Missouri is on track to 90%; more work remains ahead
Missouri continues to close in on a 90 percent graduation rate, but the recent release of the Building a GradNation report reminds us the work must continue to ensure all students succeed.
In December, the United States Department of Education showcased Missouri increased its graduation rate to 87.3 percent and placed it among the top 10 states in the country.
But several student subpopulations remain in need of help on the road to graduate from high school.
“There are also very real concerns that too many of our most vulnerable students remain trapped in low-graduate-rate schools, and that the alternative pathways that have been created to meet their needs may, in many cases, not be up to the task,” written in the executive summary of the report.
An additional 284,591 students will be needed each year leading up to 2020 in order to attain the 90 percent goal; however, the report showcases five possible roadblocks to that path, including:
- Contentment of states who have graduation rates in the 80s;
- A failure to not serve all student populations in order to graduate;
- Passing the most at-risk populations off to other groups or entities as they’re seen as “someone else’s problem”;
- Not holding strong graduation rate standards and accountability under the passage of Every Student Succeeds Act
- Having different pathways for attaining a diploma for different students.
In Missouri, we need a little more than 6,000 additional graduates in order to achieve the goal. The state has already reached that level or better among white and Asian Pacific Islander student populations.
Black, Hispanic, low-income, English language learners and students with disabilities are among those with the greatest need.

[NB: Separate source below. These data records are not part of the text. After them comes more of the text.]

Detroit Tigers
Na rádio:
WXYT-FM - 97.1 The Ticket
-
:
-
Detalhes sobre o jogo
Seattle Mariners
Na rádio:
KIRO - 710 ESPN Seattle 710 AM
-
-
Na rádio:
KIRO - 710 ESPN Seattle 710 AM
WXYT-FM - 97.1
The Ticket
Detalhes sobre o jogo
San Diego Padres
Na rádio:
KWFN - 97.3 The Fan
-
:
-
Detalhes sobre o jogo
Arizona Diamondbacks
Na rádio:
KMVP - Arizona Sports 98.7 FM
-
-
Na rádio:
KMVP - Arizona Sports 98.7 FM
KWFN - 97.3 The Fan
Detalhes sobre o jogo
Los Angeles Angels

Currently, the graduation rates for these student populations are as follows:
- 64.3 percent among English language learners
- 74.8 percent for Black students
- 75.3 percent for students with disabilities
- 79.9 percent for Hispanic students
- 80.4 percent for low-income students
- 83.5 percent for Native American students
Increases of 1,739 black students, 1,144 students with disabilities, 2,629 low-income students, 273 Hispanic students and 204 English-language learner students would be needed to help reach the 90 percent goal.
This is where American Graduate plays a significant role in helping our community become aware of the issues surrounding these students and ensuring they have the supports needed to succeed.
Although Missouri seems to be well on track in reaching the 90 percent goal, the road gets rougher in addressing tougher issues of students in our community. But we remain committed to working with partners to ensure all students have the opportunity to graduate and succeed.